- Given text -

────────────────────

Brain cancer patients with the poorest prognosis, those with a type of deadly tumor known as glioblastoma multiforme, may survive longer with a drug that chokes off a tumor’s blood supply.

According to a new study by researchers at Duke’s Preston Robert Tisch Brain Tumor Center, a combination of Bevacizumab ( Avastin ) and a standard chemotherapy agent, may increase the amount of time patients with glioblastoma multiforme can survive without tumor growth, and may significantly increase their overall survival.

“ For this study, we looked at patients whose tumors had returned after initial treatment, and we found that this drug combination could significantly improve outcomes for these people, who are typically given about three to six months to live, ” said James J. Vredenburgh, at Duke University and lead investigator on the study.

The researchers published their findings in the Journal of Clinical Oncology.

In this pilot study, researchers administered a combination of Bevacizumab and Irinotecan ( Camptosar ), a standard chemotherapeutic agent, to 35 patients whose glioblastomas multiforme had returned. Each patient had already been treated with a standard therapy regimen, possibly including surgery, radiation and chemotherapy.

Almost half saw no tumor progression after six months, and almost 80 percent were still alive six months after diagnosis.

Patients with recurrent glioblastoma multiforme who are treated with standard therapies, such as chemotherapy alone, have tumor progression at six months in about 75 percent of cases and fewer than 50 percent are alive after six months.

“ Historically, when glioblastoma multiforme recurred, there had typically been very little else we could do,” said Vredenburgh. “ We had one patient on this trial who had been already been told to get his affairs in order; he started the trial and over a year later he’s still here, so this is very promising.”

────────────────────

- Extracted material -
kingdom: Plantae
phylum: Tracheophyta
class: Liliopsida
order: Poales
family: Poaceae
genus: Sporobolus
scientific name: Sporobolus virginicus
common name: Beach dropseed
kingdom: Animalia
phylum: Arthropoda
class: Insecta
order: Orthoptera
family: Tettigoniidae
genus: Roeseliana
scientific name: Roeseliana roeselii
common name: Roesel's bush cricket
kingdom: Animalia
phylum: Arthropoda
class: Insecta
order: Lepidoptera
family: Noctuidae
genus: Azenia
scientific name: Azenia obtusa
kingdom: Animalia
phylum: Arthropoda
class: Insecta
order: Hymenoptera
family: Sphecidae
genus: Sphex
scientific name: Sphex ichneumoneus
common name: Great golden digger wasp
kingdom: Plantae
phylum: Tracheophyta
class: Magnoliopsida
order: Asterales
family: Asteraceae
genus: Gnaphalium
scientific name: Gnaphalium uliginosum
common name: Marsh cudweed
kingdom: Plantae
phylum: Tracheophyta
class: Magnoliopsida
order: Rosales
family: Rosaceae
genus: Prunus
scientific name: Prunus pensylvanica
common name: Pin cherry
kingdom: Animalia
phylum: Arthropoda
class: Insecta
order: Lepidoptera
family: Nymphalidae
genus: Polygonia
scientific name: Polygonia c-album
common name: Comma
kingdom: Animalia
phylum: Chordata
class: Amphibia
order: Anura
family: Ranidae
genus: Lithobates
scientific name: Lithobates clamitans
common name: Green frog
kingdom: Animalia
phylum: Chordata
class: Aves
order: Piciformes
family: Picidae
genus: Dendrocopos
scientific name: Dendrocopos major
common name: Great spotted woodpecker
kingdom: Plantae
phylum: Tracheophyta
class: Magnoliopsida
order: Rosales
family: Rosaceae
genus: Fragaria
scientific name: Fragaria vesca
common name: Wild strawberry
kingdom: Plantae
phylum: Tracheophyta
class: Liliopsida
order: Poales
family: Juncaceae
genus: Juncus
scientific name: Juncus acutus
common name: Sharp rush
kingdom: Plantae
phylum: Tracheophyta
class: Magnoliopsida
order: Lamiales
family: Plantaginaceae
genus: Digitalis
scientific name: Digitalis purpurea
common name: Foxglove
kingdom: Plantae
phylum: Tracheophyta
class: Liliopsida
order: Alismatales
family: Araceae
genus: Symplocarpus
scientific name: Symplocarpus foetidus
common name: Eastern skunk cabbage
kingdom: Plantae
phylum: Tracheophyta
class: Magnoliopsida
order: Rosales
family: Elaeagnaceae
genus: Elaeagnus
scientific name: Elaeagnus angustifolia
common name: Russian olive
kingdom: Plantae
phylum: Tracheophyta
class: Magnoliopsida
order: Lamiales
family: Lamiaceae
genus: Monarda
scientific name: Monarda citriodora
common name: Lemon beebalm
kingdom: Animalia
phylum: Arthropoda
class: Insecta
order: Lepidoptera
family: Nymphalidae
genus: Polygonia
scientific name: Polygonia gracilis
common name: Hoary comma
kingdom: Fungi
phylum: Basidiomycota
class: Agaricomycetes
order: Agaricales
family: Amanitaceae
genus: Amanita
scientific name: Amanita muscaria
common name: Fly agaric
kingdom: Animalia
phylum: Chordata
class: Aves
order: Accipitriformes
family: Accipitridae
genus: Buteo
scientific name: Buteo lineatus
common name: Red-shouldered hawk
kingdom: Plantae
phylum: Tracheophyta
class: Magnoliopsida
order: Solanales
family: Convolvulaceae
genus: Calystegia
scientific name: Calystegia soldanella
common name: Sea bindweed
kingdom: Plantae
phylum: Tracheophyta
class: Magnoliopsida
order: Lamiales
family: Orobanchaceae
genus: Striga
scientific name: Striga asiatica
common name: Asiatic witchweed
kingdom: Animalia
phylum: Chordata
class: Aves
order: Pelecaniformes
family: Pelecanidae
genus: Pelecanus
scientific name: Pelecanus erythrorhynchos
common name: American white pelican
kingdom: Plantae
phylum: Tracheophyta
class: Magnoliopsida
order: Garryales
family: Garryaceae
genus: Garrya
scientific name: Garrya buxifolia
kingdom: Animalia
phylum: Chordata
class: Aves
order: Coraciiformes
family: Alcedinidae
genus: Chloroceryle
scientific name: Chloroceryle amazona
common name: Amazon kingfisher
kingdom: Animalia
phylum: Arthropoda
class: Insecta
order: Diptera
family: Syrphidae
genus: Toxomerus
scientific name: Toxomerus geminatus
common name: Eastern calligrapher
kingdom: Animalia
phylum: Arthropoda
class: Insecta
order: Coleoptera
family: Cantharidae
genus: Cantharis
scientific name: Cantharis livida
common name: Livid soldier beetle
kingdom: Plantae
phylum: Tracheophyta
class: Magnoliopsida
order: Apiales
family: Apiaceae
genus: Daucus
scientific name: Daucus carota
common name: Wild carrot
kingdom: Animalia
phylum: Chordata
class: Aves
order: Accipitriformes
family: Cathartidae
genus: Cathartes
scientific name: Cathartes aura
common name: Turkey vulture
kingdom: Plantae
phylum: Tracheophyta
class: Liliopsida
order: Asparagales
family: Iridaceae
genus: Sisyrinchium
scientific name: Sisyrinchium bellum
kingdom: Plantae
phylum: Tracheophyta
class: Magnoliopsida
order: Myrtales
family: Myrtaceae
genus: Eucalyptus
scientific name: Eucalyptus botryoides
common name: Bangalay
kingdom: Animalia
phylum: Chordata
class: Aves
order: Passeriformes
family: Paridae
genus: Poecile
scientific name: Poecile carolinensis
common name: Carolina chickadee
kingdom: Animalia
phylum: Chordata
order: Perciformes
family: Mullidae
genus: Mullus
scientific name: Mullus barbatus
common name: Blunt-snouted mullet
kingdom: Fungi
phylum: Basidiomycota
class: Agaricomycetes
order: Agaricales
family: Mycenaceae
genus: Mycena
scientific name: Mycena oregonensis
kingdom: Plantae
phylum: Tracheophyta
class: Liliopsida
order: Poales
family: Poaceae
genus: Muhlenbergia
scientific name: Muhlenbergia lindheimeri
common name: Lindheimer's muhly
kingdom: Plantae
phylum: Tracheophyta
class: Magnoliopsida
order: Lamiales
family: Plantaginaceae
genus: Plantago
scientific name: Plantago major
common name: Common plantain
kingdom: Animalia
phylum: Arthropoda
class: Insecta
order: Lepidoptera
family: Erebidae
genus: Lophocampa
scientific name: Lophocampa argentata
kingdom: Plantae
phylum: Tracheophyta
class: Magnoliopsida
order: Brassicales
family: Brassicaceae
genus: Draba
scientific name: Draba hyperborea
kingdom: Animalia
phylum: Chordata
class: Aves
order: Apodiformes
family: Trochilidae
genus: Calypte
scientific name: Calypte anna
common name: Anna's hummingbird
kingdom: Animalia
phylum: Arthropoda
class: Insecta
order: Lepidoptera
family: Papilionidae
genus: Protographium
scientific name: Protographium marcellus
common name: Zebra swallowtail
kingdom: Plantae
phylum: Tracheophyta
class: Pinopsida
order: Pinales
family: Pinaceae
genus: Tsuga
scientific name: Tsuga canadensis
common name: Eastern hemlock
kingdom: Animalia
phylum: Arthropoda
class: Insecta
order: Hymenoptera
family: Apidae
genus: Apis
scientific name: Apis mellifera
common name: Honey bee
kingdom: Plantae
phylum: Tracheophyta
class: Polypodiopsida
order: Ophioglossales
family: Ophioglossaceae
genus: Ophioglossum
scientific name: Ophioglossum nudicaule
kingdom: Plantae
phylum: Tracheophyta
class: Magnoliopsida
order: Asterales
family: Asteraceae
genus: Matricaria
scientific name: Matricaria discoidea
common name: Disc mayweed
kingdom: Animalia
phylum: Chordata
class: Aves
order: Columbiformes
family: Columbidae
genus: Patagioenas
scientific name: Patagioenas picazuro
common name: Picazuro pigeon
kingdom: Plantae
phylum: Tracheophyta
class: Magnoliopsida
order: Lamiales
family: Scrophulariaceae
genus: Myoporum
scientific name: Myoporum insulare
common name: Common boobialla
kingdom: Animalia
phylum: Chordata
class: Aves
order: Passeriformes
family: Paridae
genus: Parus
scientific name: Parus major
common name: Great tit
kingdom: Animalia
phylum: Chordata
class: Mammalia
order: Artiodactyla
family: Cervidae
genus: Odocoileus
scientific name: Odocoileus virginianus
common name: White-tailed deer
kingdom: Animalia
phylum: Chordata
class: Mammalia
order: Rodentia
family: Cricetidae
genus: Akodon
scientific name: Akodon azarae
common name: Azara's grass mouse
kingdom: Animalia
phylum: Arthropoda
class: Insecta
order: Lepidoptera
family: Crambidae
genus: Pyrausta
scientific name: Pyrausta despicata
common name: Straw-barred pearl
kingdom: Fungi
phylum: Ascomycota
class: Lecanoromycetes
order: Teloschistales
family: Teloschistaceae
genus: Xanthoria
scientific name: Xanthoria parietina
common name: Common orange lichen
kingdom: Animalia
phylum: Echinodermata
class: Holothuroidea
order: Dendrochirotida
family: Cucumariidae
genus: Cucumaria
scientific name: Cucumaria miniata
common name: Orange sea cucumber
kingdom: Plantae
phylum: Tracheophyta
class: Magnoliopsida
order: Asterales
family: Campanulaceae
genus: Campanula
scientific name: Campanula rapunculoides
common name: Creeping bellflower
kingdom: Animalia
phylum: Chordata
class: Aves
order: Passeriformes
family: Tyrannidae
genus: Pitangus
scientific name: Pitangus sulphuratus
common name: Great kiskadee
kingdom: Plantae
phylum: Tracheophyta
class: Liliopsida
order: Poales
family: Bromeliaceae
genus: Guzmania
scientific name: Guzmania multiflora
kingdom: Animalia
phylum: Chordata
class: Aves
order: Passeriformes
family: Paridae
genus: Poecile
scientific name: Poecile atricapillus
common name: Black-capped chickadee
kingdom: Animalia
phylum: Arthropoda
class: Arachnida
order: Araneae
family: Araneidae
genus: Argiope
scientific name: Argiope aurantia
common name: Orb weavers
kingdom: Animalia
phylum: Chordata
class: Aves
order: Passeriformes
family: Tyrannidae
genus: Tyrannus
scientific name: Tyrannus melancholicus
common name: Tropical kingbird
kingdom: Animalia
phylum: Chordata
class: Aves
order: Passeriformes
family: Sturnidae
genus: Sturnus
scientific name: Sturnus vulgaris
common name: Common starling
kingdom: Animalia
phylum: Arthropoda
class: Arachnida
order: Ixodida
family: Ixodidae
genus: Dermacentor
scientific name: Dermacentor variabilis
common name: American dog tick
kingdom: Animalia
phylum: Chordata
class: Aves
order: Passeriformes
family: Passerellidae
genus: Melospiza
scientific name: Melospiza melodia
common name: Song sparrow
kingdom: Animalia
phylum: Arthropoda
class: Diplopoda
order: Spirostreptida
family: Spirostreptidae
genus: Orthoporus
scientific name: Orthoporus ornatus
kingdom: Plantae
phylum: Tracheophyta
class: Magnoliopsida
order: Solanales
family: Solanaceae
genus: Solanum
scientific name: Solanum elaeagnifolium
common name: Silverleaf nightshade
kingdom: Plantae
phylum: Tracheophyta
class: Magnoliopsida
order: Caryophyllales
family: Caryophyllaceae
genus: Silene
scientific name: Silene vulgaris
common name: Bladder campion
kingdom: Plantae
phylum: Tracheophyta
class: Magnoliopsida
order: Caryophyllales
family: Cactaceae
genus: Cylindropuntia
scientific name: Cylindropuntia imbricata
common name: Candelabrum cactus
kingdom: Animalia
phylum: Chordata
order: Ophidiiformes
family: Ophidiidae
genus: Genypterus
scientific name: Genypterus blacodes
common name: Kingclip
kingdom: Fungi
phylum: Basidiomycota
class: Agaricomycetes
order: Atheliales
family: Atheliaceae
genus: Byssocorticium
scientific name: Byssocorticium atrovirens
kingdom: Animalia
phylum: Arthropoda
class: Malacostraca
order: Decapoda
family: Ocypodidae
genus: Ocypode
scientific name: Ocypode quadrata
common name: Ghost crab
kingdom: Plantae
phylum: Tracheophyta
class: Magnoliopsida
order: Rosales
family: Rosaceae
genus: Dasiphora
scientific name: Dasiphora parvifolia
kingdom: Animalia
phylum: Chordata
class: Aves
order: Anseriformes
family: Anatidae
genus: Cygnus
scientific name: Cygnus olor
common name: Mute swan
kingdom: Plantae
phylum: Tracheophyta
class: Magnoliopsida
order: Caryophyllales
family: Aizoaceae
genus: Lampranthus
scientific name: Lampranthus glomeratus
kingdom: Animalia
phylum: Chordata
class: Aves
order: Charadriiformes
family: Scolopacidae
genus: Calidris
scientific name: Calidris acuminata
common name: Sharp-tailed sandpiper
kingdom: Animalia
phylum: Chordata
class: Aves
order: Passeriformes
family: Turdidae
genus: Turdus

────────────────────

- Work order -
Copy the glioblastoma report starting with "The researchers published" and going on through "months after diagnosis.", swapping "pilot study" for "small trial". The items come from a source other than the text.

- Result -
The researchers published their findings in the Journal of Clinical Oncology.

In this small trial, researchers administered a combination of Bevacizumab and Irinotecan ( Camptosar ), a standard chemotherapeutic agent, to 35 patients whose glioblastomas multiforme had returned. Each patient had already been treated with a standard therapy regimen, possibly including surgery, radiation and chemotherapy.

Almost half saw no tumor progression after six months, and almost 80 percent were still alive six months after diagnosis.